The April 2015 tornado that devastated Fairdale and the surrounding countryside is fresh in people’s memories, but the most deadly EF4 twister to ever hit this area was April 21, 1967.
That storm killed 24 people, 13 of them students in 12 buses in front of Belvidere High School. The buses were loaded with children from elementary and junior high school whom they had picked up first.
Vi Tewksbury of Genoa found the newspapers from the day after that tragedy and recently shared them with me. Her late husband, Roy, was part of the G-K Rescue Squad, which responded to the disaster. She was among the employees at Automatic Electric in Genoa who collected canned goods and other needed items to deliver to the Red Cross.
Other Genoa-area residents were affected by the storm, and some worked at the Belvidere Chrysler plant, where 300 new cars and about 100 employee vehicles were totaled. In DeKalb, the Glidden Grade School had to be closed because of heavy wind damage to the roof.
Looking for a first-person account, I got help from former Genoa classmate George Quigley, who put me in touch with Dan Potter. He was 13 years old and a sixth-grade student at Washington Grade School at the time. Potter was in one of the 12 school buses that were near the front of the high school at 3:50 p.m. when it happened.
He said the bus was picked up, turned on its side, then slammed back down to the ground. When rescue workers came to get them out, Potter was the only one still in his seat; he was so scared he gripped the seating so hard his hands had torn through the covering.

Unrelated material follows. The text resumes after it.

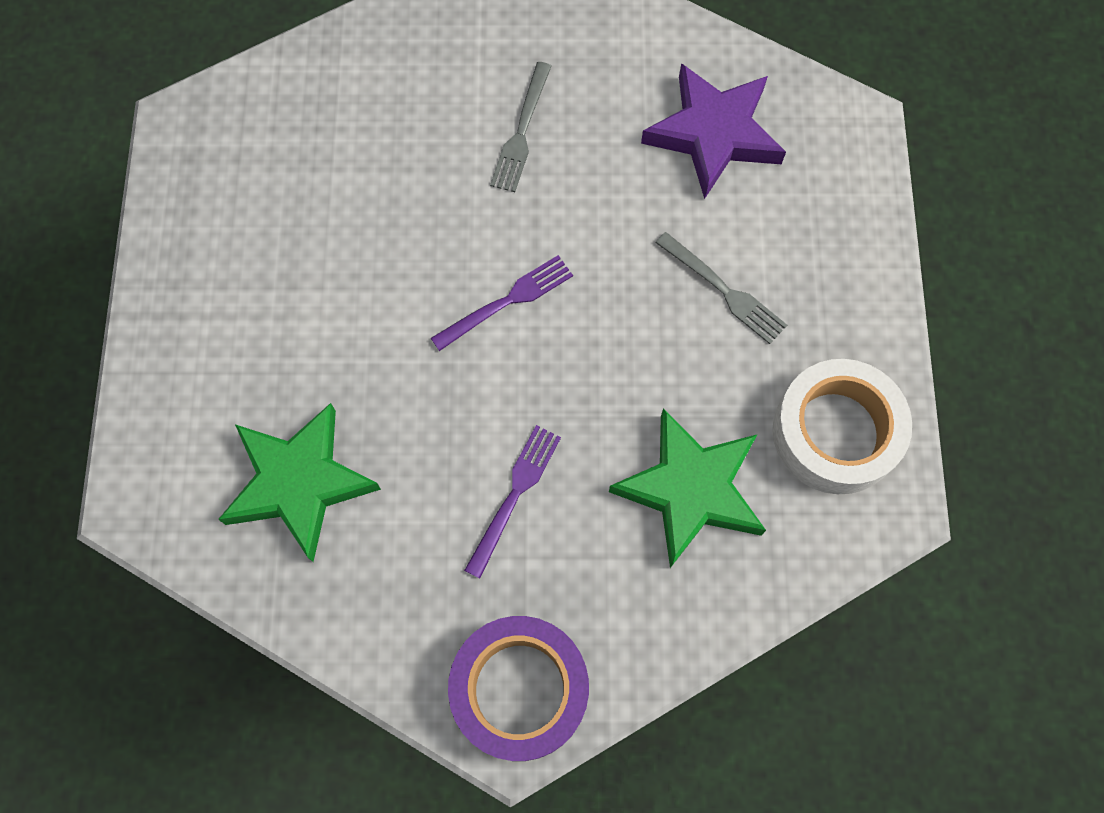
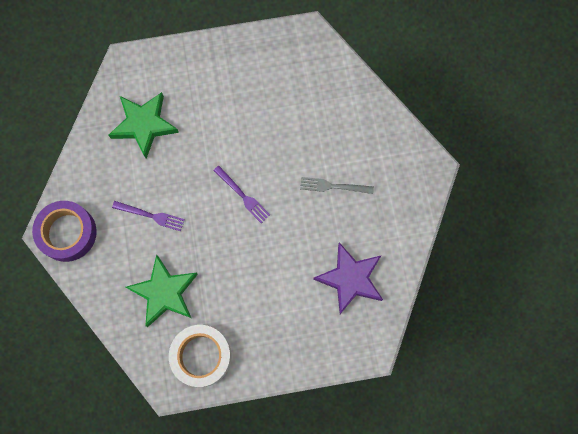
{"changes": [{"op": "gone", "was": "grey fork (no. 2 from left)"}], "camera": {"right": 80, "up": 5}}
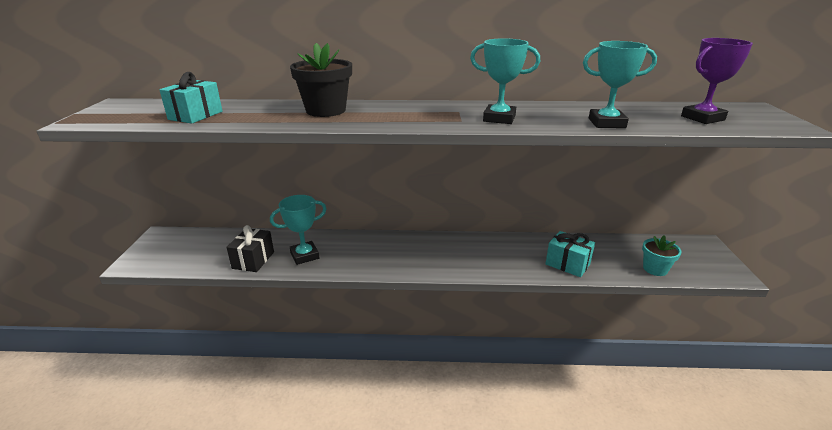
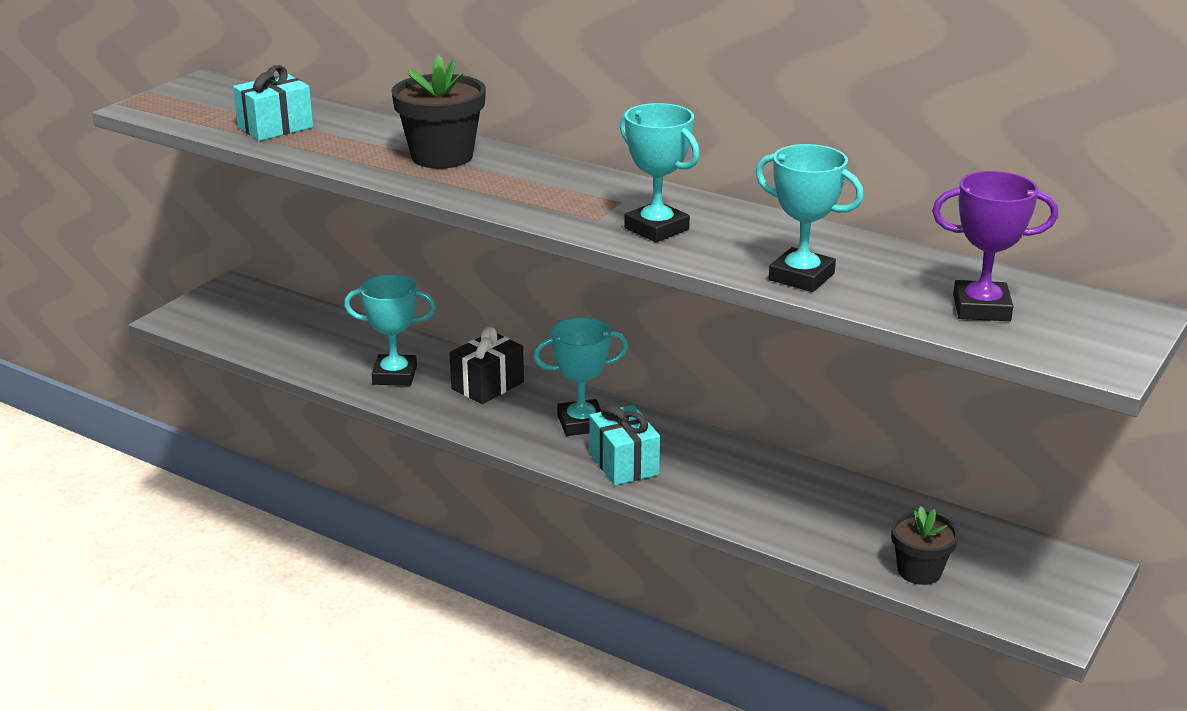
{"changes": [{"op": "new", "now": "turquoise trophy (no. 2 from left)"}, {"op": "shifted", "was": "black gift"}, {"op": "shifted", "was": "turquoise gift (no. 2 from left)"}, {"op": "repainted", "was": "turquoise flower pot", "now": "black flower pot (no. 2 from left)"}], "camera": {"right": 30, "up": 0}}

A police officer had to shake him loose from the seating to get him out. His best friend was killed, Potter recalled.
Just before the tragedy, a police officer had pulled up to the bus and warned them the funnel cloud was coming, but nothing could be done in the seconds that followed. Dan said the bus windows shattered and glass was strewn all over. He was lucky, as were five of his siblings at the scene, all of whom were able to go home that day instead of the hospital.
The survivors were rushed inside the heavily damaged school, first to the library, then, when its ceiling started to come down, into the cafeteria. There they stayed until the “all clear” was given.
Potter’s father had driven to the area but could not get through the blocked-off streets, so he walked the rest of the way to get him and his brothers and sisters and take them home to Garden Prairie.
Potter and others who lived through the storm still talk about it today. He plans to go to the 50th anniversary remembrance April 21 at the high school. A large stainless steel sculpture of a twister stands there, with 24 names of those lost that day engraved on it.